We are using a database backup of the pre release environment to recover data.

We accidentally deleted the production data and may have to recover it from the backup. Live instructions are provided in Google doc https://t.co/evrbhzylk8

- gitlab.com status (@ gitlabstatus) February 1, 2017

2017 / 02 / 01 00:36 - backup data from db1.staging.gitlab.com

2017 / 02 / 01 00:55 - Mount db1.staging.gitlab.com to db1.cluster.gitlab.com

Copy data from / var / opt / gitlab / PostgreSQL / data / of pre release environment to / var / opt / gitlab / PostgreSQL / data of production environment/

2017 / 02 / 01 01:05 - nfs-share01 server is expropriated as temporary storage, and the path is / var / opt / gitlab / DB meltdown

2017 / 02 / 01 01:18 - copy the remaining production data, including PG ﹣ xlog packed as 20170131-db-meltodwn-backup.tar.gz

The following figure shows the time required to delete and then copy data:

In the early morning of February 2, Beijing time, engineers at gitlab.com also broadcast the repair process on YouTube to answer questions from netizens. Limited by the speed of disk reading and writing, the recovery process is very slow, and we are also looking for help in the live broadcast process to provide acceleration methods.

That's how gitlab.com announced the problem fix process.

I think there must be many foreign application apes forced to take a holiday today, because they can't download and upload code, can't conduct continuous integration verification, let alone deploy online. Five levels of backup failed, and netizens said that February 1 should be designated as "world backup day" to commemorate the event and warn future generations.

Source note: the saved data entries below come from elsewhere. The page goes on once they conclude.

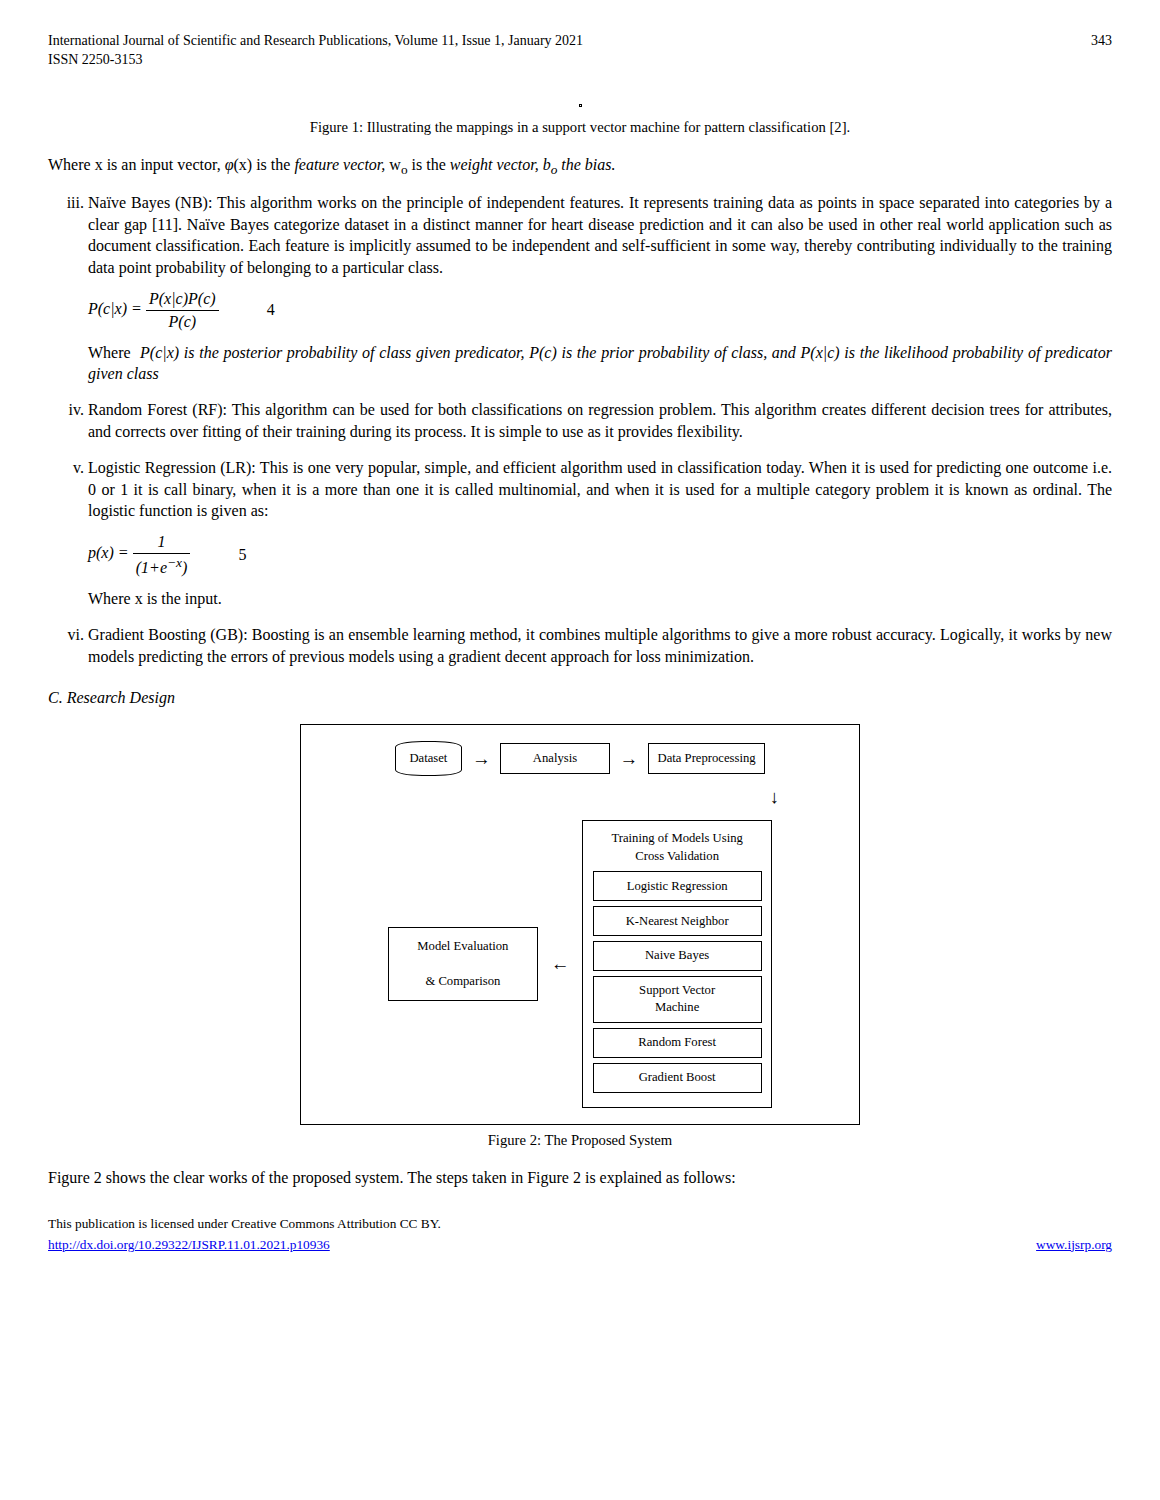International Journal of Scientific and Research Publications, Volume 11, Issue 1, January 2021
ISSN 2250-3153
343
Figure 1: Illustrating the mappings in a support vector machine for pattern classification [2].
Where x is an input vector, φ(x) is the feature vector, wo is the weight vector, bo the bias.
Naïve Bayes (NB): This algorithm works on the principle of independent features. It represents training data as points in space separated into categories by a clear gap [11]. Naïve Bayes categorize dataset in a distinct manner for heart disease prediction and it can also be used in other real world application such as document classification. Each feature is implicitly assumed to be independent and self-sufficient in some way, thereby contributing individually to the training data point probability of belonging to a particular class.
P(c|x) = P(x|c)P(c) P(c) 4
Where P(c|x) is the posterior probability of class given predicator, P(c) is the prior probability of class, and P(x|c) is the likelihood probability of predicator given class
Random Forest (RF): This algorithm can be used for both classifications on regression problem. This algorithm creates different decision trees for attributes, and corrects over fitting of their training during its process. It is simple to use as it provides flexibility.
Logistic Regression (LR): This is one very popular, simple, and efficient algorithm used in classification today. When it is used for predicting one outcome i.e. 0 or 1 it is call binary, when it is a more than one it is called multinomial, and when it is used for a multiple category problem it is known as ordinal. The logistic function is given as:
p(x) = 1(1+e−x) 5
Where x is the input.
Gradient Boosting (GB): Boosting is an ensemble learning method, it combines multiple algorithms to give a more robust accuracy. Logically, it works by new models predicting the errors of previous models using a gradient decent approach for loss minimization.
C. Research Design
Dataset
Analysis
Data Preprocessing
↓
Model Evaluation
& Comparison
Training of Models Using
Cross Validation
Logistic Regression
K-Nearest Neighbor
Naive Bayes
Support Vector
Machine
Random Forest
Gradient Boost
Figure 2: The Proposed System
Figure 2 shows the clear works of the proposed system. The steps taken in Figure 2 is explained as follows:
This publication is licensed under Creative Commons Attribution CC BY.
http://dx.doi.org/10.29322/IJSRP.11.01.2021.p10936 www.ijsrp.org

The warning of this incident:

Don't drive tired, don't drink, don't drink, especially don't move the database;

It is recommended to set alias for RM command. The common practice is to set the alias to MV to the specified directory;

The backup and recovery verification are the same, and the recovery drill is carried out regularly from the backup data to verify whether the backup data is complete and effective, and whether the recovery scheme is reliable;

Practice the blame free culture of Devops, especially in accident analysis. Accident analysis focuses on locating causes and formulating improvement measures;

When dealing with accidents, it is necessary to consider whether the handling measures will lead to chain failures, and think twice about important operations;

Contingency plans still need to be done. The response and repair cycle of this accident is very long. Spare hardware is suck and data loss is unacceptable to users.

Do not add the leadership approval link of online operation in the improvement measures, which will not only do nothing, but also affect the efficiency;

Listen to the voice of operation and maintenance partners:

During the live broadcast, gitlab staff made it clear that they would not fire the employee.

So, what do you think? Please vote your valuable vote!

In 2017, it seems that all kinds of things are not peaceful. The gops2017 Shenzhen station, which will be held from April 21 to 22, will open a special in-depth discussion on faults and how to avoid them, and will issue the thirty six operation and maintenance plans, so that low-level errors will not be repeated, and other people's experience will become your wealth:

Operation and maintenance plan 36, which one do you like best?

Gops2017 global operation and Maintenance Conference · Shenzhen station officially set sail

For more professional analysis of this major fault, please refer to @ Deger article (click to read the original link).

What do you have to say? What do you think are the reasons for dismissal? Please leave a message at the end of the article.